(Records)
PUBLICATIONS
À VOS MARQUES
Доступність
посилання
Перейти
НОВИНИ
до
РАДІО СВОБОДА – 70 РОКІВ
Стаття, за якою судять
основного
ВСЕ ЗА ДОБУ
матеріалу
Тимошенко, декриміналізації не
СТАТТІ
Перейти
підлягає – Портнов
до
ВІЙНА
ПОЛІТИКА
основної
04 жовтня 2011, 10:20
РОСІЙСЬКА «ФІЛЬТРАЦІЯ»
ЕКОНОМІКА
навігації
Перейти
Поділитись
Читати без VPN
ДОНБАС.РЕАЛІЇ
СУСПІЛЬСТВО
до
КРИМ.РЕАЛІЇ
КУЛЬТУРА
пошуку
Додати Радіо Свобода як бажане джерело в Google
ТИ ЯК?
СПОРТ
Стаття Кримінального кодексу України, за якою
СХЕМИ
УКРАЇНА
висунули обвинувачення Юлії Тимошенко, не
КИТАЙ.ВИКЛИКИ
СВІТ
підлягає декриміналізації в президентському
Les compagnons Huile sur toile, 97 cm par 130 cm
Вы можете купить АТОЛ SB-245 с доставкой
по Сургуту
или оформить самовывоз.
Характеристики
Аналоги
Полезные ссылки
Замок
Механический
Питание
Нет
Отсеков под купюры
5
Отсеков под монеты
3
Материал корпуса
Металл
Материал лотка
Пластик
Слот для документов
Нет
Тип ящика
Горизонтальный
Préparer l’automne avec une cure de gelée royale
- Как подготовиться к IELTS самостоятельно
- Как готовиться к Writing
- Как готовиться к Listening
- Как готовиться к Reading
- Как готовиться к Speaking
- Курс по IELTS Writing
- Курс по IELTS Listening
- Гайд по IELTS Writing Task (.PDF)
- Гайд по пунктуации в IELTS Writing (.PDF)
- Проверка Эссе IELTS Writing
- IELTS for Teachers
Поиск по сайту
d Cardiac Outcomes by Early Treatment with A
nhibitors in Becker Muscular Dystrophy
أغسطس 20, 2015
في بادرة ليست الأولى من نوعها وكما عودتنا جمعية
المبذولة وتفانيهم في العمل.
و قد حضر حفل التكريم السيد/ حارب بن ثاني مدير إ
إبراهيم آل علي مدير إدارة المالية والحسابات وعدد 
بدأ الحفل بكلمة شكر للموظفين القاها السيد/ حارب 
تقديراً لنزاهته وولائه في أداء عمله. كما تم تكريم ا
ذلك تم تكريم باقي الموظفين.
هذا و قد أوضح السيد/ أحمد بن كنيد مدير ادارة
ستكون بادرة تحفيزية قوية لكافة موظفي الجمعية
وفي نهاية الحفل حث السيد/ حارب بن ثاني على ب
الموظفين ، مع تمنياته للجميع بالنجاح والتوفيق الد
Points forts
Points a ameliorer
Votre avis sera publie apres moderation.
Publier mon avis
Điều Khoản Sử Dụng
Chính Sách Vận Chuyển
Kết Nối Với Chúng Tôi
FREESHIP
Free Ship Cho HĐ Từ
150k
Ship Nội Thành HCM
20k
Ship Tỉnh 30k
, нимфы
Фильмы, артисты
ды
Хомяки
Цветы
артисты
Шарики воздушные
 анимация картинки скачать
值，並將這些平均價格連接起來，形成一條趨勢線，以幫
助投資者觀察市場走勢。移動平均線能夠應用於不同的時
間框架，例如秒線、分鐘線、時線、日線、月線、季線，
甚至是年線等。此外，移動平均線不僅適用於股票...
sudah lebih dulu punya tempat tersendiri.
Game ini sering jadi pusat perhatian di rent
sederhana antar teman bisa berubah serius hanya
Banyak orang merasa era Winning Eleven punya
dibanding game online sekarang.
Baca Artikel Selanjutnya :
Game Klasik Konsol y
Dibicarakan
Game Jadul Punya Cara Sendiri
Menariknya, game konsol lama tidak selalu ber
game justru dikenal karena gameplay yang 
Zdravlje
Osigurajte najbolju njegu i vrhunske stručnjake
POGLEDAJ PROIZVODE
(End Records)
◆ Task item
Transcribe every line of the listing above verbatim, in its original order and with no changes to wording or punctuation.

◆ Finished task
PUBLICATIONS
À VOS MARQUES
Доступність
посилання
Перейти
НОВИНИ
до
РАДІО СВОБОДА – 70 РОКІВ
Стаття, за якою судять
основного
ВСЕ ЗА ДОБУ
матеріалу
Тимошенко, декриміналізації не
СТАТТІ
Перейти
підлягає – Портнов
до
ВІЙНА
ПОЛІТИКА
основної
04 жовтня 2011, 10:20
РОСІЙСЬКА «ФІЛЬТРАЦІЯ»
ЕКОНОМІКА
навігації
Перейти
Поділитись
Читати без VPN
ДОНБАС.РЕАЛІЇ
СУСПІЛЬСТВО
до
КРИМ.РЕАЛІЇ
КУЛЬТУРА
пошуку
Додати Радіо Свобода як бажане джерело в Google
ТИ ЯК?
СПОРТ
Стаття Кримінального кодексу України, за якою
СХЕМИ
УКРАЇНА
висунули обвинувачення Юлії Тимошенко, не
КИТАЙ.ВИКЛИКИ
СВІТ
підлягає декриміналізації в президентському
Les compagnons Huile sur toile, 97 cm par 130 cm
Вы можете купить АТОЛ SB-245 с доставкой
по Сургуту
или оформить самовывоз.
Характеристики
Аналоги
Полезные ссылки
Замок
Механический
Питание
Нет
Отсеков под купюры
5
Отсеков под монеты
3
Материал корпуса
Металл
Материал лотка
Пластик
Слот для документов
Нет
Тип ящика
Горизонтальный
Préparer l’automne avec une cure de gelée royale
- Как подготовиться к IELTS самостоятельно
- Как готовиться к Writing
- Как готовиться к Listening
- Как готовиться к Reading
- Как готовиться к Speaking
- Курс по IELTS Writing
- Курс по IELTS Listening
- Гайд по IELTS Writing Task (.PDF)
- Гайд по пунктуации в IELTS Writing (.PDF)
- Проверка Эссе IELTS Writing
- IELTS for Teachers
Поиск по сайту
d Cardiac Outcomes by Early Treatment with A
nhibitors in Becker Muscular Dystrophy
أغسطس 20, 2015
في بادرة ليست الأولى من نوعها وكما عودتنا جمعية
المبذولة وتفانيهم في العمل.
و قد حضر حفل التكريم السيد/ حارب بن ثاني مدير إ
إبراهيم آل علي مدير إدارة المالية والحسابات وعدد 
بدأ الحفل بكلمة شكر للموظفين القاها السيد/ حارب 
تقديراً لنزاهته وولائه في أداء عمله. كما تم تكريم ا
ذلك تم تكريم باقي الموظفين.
هذا و قد أوضح السيد/ أحمد بن كنيد مدير ادارة
ستكون بادرة تحفيزية قوية لكافة موظفي الجمعية
وفي نهاية الحفل حث السيد/ حارب بن ثاني على ب
الموظفين ، مع تمنياته للجميع بالنجاح والتوفيق الد
Points forts
Points a ameliorer
Votre avis sera publie apres moderation.
Publier mon avis
Điều Khoản Sử Dụng
Chính Sách Vận Chuyển
Kết Nối Với Chúng Tôi
FREESHIP
Free Ship Cho HĐ Từ
150k
Ship Nội Thành HCM
20k
Ship Tỉnh 30k
, нимфы
Фильмы, артисты
ды
Хомяки
Цветы
артисты
Шарики воздушные
 анимация картинки скачать
值，並將這些平均價格連接起來，形成一條趨勢線，以幫
助投資者觀察市場走勢。移動平均線能夠應用於不同的時
間框架，例如秒線、分鐘線、時線、日線、月線、季線，
甚至是年線等。此外，移動平均線不僅適用於股票...
sudah lebih dulu punya tempat tersendiri.
Game ini sering jadi pusat perhatian di rent
sederhana antar teman bisa berubah serius hanya
Banyak orang merasa era Winning Eleven punya
dibanding game online sekarang.
Baca Artikel Selanjutnya :
Game Klasik Konsol y
Dibicarakan
Game Jadul Punya Cara Sendiri
Menariknya, game konsol lama tidak selalu ber
game justru dikenal karena gameplay yang 
Zdravlje
Osigurajte najbolju njegu i vrhunske stručnjake
POGLEDAJ PROIZVODE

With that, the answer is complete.